Prime Minister Anthony Albanese’s government is set to increase the amount of exports leaving the country. For example, as stated in the report: “Despite a clear need to phase out fossil fuels from the global energy system, Australia is doubling down on fossil gas production and LNG exports, sanctioning several largescale projects in 2021 and 2022.

“These include the massive Scarborough development and linked Pluto LNG plant expansion (Woodside), Crux LNG (Shell), Barossa backfill to Darwin LNG (Santos), and Jansz-Io backfill to Gorgon LNG (Chevron).”

Most recently, Labor announced in July that it would award permits to companies such as Woodside and Chevron to begin exploration of new gas reserves off Australia’s west and southeastern coasts.

This latest action is in line with Labor’s May 2024 “Future Gas Strategy,” which outlined a commitment to increase extraction of natural gas until “2050 and beyond,” in the words of Resources Minister Madeleine King. That “strategy” is in stark contrast to the warnings of scientists that gas cannot be used as a “transitional fuel” but must be phased out immediately, along with all other greenhouse-gas producing fuels.

Environment Minister Tanya Plibersek has green-lit the construction of at least four new coal mines and a gas fracking project since 2022. She has also allowed existing fossil fuel projects to continue for decades, such as the Gregory Crinum Coal Mine in the Bowen Basin, which she approved to keep running until 2073.

This is despite years of warnings by scientists that there must be no new fossil fuel developments if global temperatures are to remain less than 1.5°C above pre-industrial levels.

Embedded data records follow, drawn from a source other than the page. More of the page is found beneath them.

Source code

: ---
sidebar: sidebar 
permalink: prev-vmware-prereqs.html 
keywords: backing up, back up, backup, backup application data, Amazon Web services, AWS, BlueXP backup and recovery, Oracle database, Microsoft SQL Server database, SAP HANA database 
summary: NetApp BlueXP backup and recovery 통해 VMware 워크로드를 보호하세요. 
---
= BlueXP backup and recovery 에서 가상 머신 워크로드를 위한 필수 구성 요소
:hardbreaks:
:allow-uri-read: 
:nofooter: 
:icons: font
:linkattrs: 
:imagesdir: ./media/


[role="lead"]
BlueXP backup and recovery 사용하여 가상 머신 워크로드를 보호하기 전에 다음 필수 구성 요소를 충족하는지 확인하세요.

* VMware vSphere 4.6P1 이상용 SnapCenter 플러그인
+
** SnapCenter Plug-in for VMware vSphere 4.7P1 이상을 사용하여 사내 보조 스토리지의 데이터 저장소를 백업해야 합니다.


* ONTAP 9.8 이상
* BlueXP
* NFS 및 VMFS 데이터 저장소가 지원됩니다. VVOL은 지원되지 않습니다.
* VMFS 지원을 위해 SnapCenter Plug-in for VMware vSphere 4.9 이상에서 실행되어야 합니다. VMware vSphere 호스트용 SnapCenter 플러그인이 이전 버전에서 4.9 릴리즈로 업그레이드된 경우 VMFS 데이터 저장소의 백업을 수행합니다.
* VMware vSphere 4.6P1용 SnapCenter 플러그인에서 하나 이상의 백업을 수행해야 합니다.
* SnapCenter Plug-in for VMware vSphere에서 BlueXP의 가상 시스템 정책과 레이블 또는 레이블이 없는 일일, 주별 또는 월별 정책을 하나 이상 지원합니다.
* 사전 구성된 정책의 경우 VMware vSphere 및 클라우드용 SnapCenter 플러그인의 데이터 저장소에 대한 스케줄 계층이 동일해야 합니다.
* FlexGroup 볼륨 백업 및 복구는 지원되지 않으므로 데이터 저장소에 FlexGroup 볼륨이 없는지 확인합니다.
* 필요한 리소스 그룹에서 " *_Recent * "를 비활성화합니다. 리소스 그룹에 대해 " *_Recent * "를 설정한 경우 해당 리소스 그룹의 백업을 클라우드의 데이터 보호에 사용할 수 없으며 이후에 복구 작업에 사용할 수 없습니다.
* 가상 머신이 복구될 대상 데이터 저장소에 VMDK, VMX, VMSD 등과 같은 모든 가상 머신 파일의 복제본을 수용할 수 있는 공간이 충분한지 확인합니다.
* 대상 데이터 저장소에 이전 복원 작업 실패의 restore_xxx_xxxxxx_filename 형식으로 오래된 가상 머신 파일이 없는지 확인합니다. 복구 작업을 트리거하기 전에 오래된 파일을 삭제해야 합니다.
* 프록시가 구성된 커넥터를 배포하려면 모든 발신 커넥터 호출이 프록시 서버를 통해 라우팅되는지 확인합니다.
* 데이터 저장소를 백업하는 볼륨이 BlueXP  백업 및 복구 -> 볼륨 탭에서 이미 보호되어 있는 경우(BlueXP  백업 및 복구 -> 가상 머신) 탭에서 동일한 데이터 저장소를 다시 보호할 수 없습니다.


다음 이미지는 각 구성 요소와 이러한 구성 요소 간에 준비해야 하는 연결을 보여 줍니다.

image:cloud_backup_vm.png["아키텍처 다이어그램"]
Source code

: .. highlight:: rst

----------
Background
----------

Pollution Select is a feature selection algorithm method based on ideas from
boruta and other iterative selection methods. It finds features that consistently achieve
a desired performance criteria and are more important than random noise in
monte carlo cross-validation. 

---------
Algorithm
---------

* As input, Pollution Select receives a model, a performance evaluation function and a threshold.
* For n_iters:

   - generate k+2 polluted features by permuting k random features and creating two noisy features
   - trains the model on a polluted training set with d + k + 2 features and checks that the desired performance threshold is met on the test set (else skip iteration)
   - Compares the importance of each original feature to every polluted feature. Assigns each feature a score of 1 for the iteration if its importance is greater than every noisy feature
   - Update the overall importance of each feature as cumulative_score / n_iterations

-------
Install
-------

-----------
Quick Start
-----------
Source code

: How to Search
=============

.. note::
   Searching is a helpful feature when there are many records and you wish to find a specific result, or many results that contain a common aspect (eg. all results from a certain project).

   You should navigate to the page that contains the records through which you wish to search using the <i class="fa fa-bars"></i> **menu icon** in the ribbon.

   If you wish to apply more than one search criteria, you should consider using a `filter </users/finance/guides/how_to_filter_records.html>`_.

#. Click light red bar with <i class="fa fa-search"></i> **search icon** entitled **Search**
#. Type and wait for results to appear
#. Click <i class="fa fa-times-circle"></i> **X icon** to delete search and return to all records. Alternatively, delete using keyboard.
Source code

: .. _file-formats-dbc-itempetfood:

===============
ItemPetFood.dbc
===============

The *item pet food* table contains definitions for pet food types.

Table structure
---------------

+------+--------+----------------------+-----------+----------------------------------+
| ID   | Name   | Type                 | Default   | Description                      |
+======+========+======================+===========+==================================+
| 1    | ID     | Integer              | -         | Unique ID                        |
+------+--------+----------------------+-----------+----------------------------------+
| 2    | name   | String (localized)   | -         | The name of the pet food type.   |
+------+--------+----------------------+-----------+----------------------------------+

The overall outcome of the Albanese government’s supposed “ambitious action on climate change” is that it will be responsible for producing seven times as much coal and gas emissions than it has pledged to cut by 2030.

Furthermore, the government continues to line the pockets of large conglomerates and their investors, “providing $14.5 billion worth of spending and tax breaks in 2023–24” to the fossil fuel industry, as noted by the Climate Analytics report.

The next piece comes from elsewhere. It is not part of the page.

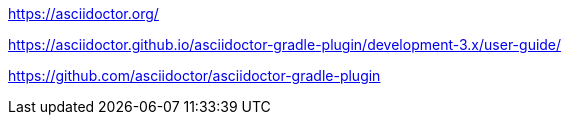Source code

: https://asciidoctor.org/

https://asciidoctor.github.io/asciidoctor-gradle-plugin/development-3.x/user-guide/

https://github.com/asciidoctor/asciidoctor-gradle-plugin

The report warns that in order to keep global warming below 1.5°C, Australia would have to reduce its domestic emissions by 67 percent below 2005 levels by 2030. This further confirms the total inadequacy of Labor’s 2022 climate targets, which pledged only to reduce emissions by 43 percent in that same timespan.

The report has not been mentioned at the time of writing by either Labor or the Greens, who backed Labor’s 2022 targets. Even if their targets were met, which is unlikely given the fossil fuel expansion, these parties do not present any way forward to address the grave environmental issues humanity faces.

That is because the Greens, no less than Labor, are completely wedded to the capitalist corporate profit system that is responsible for creating the climate crisis. As the World Socialist Web Site wrote recently, “climate change cannot be attributed primarily to the short-sightedness and corruption of individual politicians, parties, or even governments at large. The root cause of climate change is the capitalist mode of production, which subordinates all social needs to private profit and divides the world into rival nation-states.”